HHH syndrome is due to deficiency of which enzyme?
The key here is the enzyme deficiency. I think it's related to the insulin signaling pathway. The enzyme in question might be glutamate dehydrogenase (GDH), which is involved in the urea cycle and amino acid metabolism. Wait, GDH deficiency can lead to hyperammonemia because it disrupts the conversion of glutamate to alpha-ketoglutarate, affecting the urea cycle. Also, hyperinsulinism occurs because GDH is upregulated by insulin, so a deficiency might lead to uncontrolled insulin release.
Let me double-check. HHH syndrome is indeed caused by mutations in the GLUD1 gene, which encodes GDH. The defective enzyme leads to increased ammonia (hyperammonemia) and excessive insulin production (hyperinsulinism), causing hypoglycemia. The other options are enzymes related to other metabolic disorders. For example, ornithine transcarbamylase deficiency is another urea cycle disorder but presents differently. Pyruvate carboxylase deficiency affects gluconeogenesis, and biotinidase deficiency is a separate metabolic issue. Each of these is a distractor here.
The clinical pearl should highlight the link between GDH deficiency, hyperinsulinism, and hyperammonemia. Students should remember that HHH is a rare cause of neonatal hypoglycemia and that the enzyme is GDH. Also, the treatment might involve avoiding leucine, which is a substrate for GDH. So, the correct answer is Glutamate dehydrogenase (GDH). I need to structure the explanation clearly, making sure each section is concise and covers the necessary points without going over the character limit.
**Core Concept**
HHH syndrome (Hyperinsulinism-Hyperammonemia syndrome) is a rare autosomal dominant disorder caused by mutations in the **GLUD1 gene**, leading to defective **glutamate dehydrogenase (GDH)**. GDH regulates insulin secretion and ammonia metabolism by catalyzing the conversion of glutamate to alpha-ketoglutarate. Its deficiency disrupts the urea cycle and insulin signaling, causing hypoglycemia and hyperammonemia.

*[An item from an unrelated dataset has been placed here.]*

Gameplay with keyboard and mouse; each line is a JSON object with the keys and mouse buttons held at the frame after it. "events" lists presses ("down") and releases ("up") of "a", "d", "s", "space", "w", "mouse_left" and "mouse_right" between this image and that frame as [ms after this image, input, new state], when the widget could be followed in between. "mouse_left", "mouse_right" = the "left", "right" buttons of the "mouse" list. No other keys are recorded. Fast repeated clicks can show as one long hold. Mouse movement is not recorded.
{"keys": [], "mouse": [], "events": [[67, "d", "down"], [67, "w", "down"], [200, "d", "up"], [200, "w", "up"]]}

**Why the Correct Answer is Right**
Glutamate dehydrogenase (GDH) deficiency impairs the conversion of glutamate to alpha-ketoglutarate, leading to **hyperammonemia** due to urea cycle dysfunction. Simultaneously, GDH deficiency upregulates insulin secretion via the mTOR pathway, causing **hyperinsulinism** and hypoglycemia. This dual mechanism explains the hallmark features of HHH syndrome: neonatal-onset hypoglycemia, elevated ammonia, and elevated glutamine levels in blood.
**Why Each Wrong Option is Incorrect**
**Option A:** Ornithine transcarbamylase deficiency causes hyperammonemia but without hyperinsulinism, and it is X-linked.